Although neither proposal has been enacted, Employers with operations statewide should be watching both tracks closely, as the interplay between county, state, and federal requirements could create a complex patchwork of obligations.

What Employers Should Be Doing Now

Employers with employees working within Allegheny County should not wait for final adoption to begin preparing. Consider the following steps:

  • Assess your workforce footprint. Identify which employees work within the geographical boundaries of Allegheny County and may be covered by the proposal. The regulation reaches employers who are merely “doing business” within the county – not just those headquartered there.
  • Audit your existing leave policies. Review your current parental leave, PTO, FMLA compliance, paid sick leave, and benefits continuation practices against the proposed requirements. Identify gaps that would need to be closed.
  • Model the financial impact. An 18-week paid leave obligation is substantial. Larger employers should begin estimating the operational and financial implications, including potential staffing and coverage challenges during extended leaves.
  • Engage in the process. The public comment period remains open through July 16, 2026. Employers with concerns about the proposal’s scope, the absence of a small-employer exemption, or other implementation questions have the opportunity to make their voices heard in writing or at the upcoming Board meeting.
  • Stay current. Monitor the Board’s July meeting and any subsequent revisions.

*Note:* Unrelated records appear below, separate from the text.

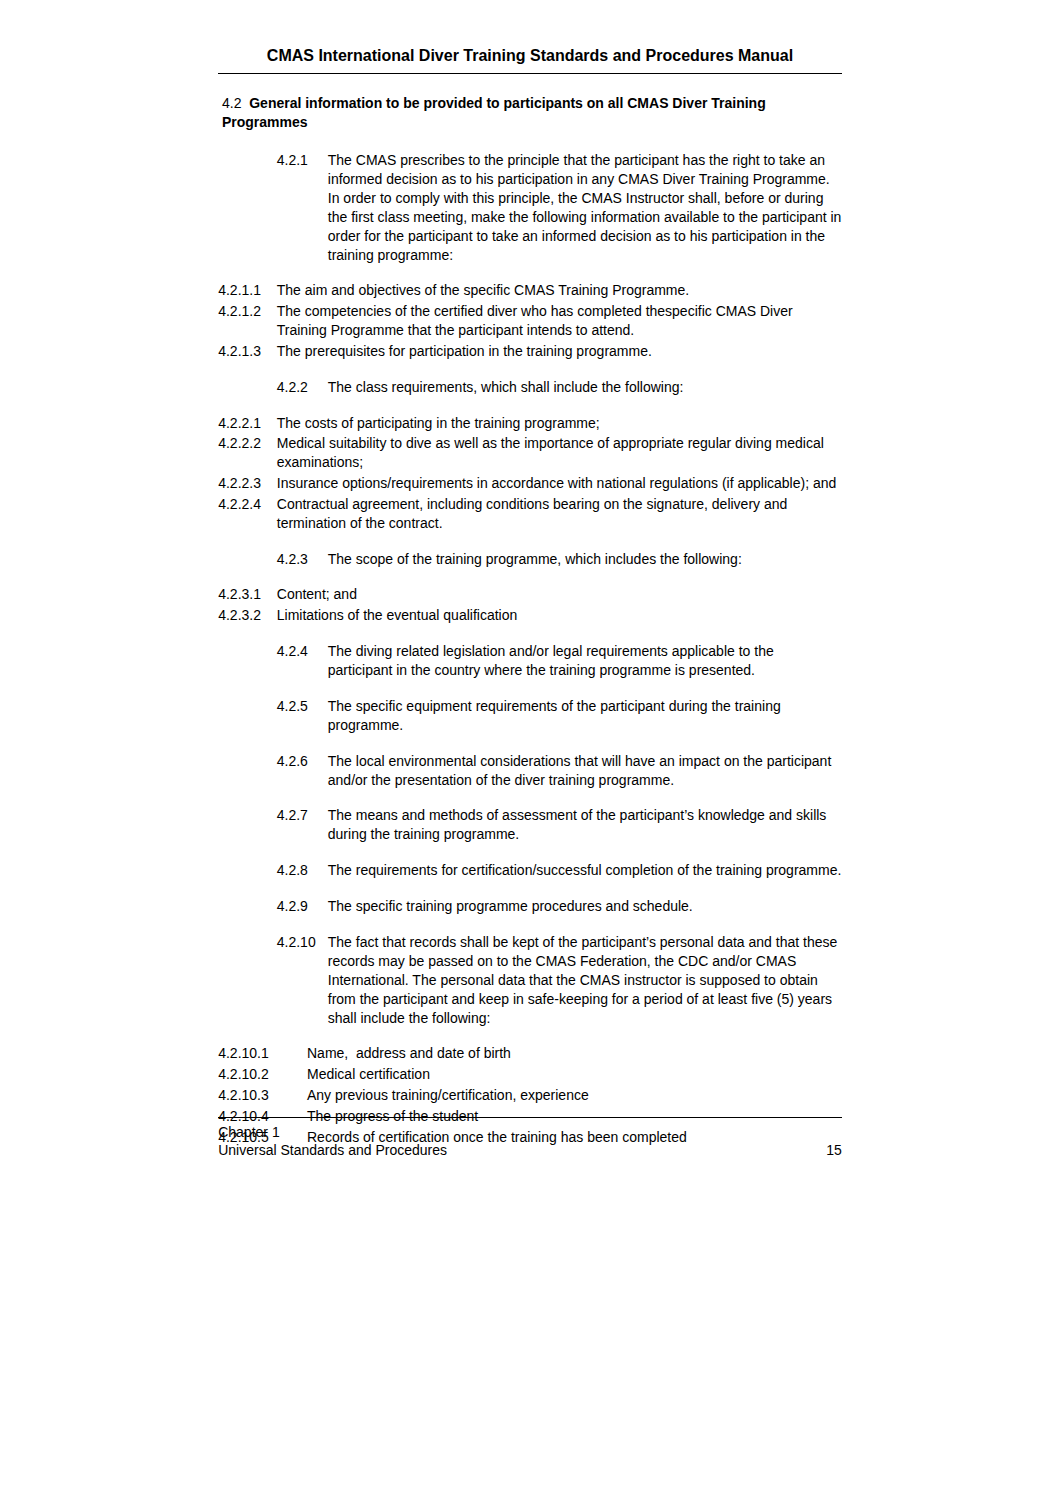CMAS International Diver Training Standards and Procedures Manual
4.2 General information to be provided to participants on all CMAS Diver Training Programmes
4.2.1
The CMAS prescribes to the principle that the participant has the right to take an informed decision as to his participation in any CMAS Diver Training Programme. In order to comply with this principle, the CMAS Instructor shall, before or during the first class meeting, make the following information available to the participant in order for the participant to take an informed decision as to his participation in the training programme:
4.2.1.1
The aim and objectives of the specific CMAS Training Programme.
4.2.1.2
The competencies of the certified diver who has completed thespecific CMAS Diver Training Programme that the participant intends to attend.
4.2.1.3
The prerequisites for participation in the training programme.
4.2.2
The class requirements, which shall include the following:
4.2.2.1
The costs of participating in the training programme;
4.2.2.2
Medical suitability to dive as well as the importance of appropriate regular diving medical examinations;
4.2.2.3
Insurance options/requirements in accordance with national regulations (if applicable); and
4.2.2.4
Contractual agreement, including conditions bearing on the signature, delivery and termination of the contract.
4.2.3
The scope of the training programme, which includes the following:
4.2.3.1
Content; and
4.2.3.2
Limitations of the eventual qualification
4.2.4
The diving related legislation and/or legal requirements applicable to the participant in the country where the training programme is presented.
4.2.5
The specific equipment requirements of the participant during the training programme.
4.2.6
The local environmental considerations that will have an impact on the participant and/or the presentation of the diver training programme.
4.2.7
The means and methods of assessment of the participant’s knowledge and skills during the training programme.
4.2.8
The requirements for certification/successful completion of the training programme.
4.2.9
The specific training programme procedures and schedule.
4.2.10
The fact that records shall be kept of the participant’s personal data and that these records may be passed on to the CMAS Federation, the CDC and/or CMAS International. The personal data that the CMAS instructor is supposed to obtain from the participant and keep in safe-keeping for a period of at least five (5) years shall include the following:
4.2.10.1
Name, address and date of birth
4.2.10.2
Medical certification
4.2.10.3
Any previous training/certification, experience
4.2.10.4
The progress of the student
4.2.10.5
Records of certification once the training has been completed
Chapter 1
Universal Standards and Procedures
15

The final adopted text may differ from the current proposal based on public feedback.

Conclusion

Allegheny County’s proposed amendment represents one of the most significant expansions of employer-mandated leave obligations in the Pittsburgh region in years. The 18-week paid parental leave requirement, combined with enhanced paid sick leave protections, would impose new obligations on virtually every employer in the county – from small businesses to large corporations. With a final vote possible in late summer and a 180-day implementation window to follow, the clock is already running.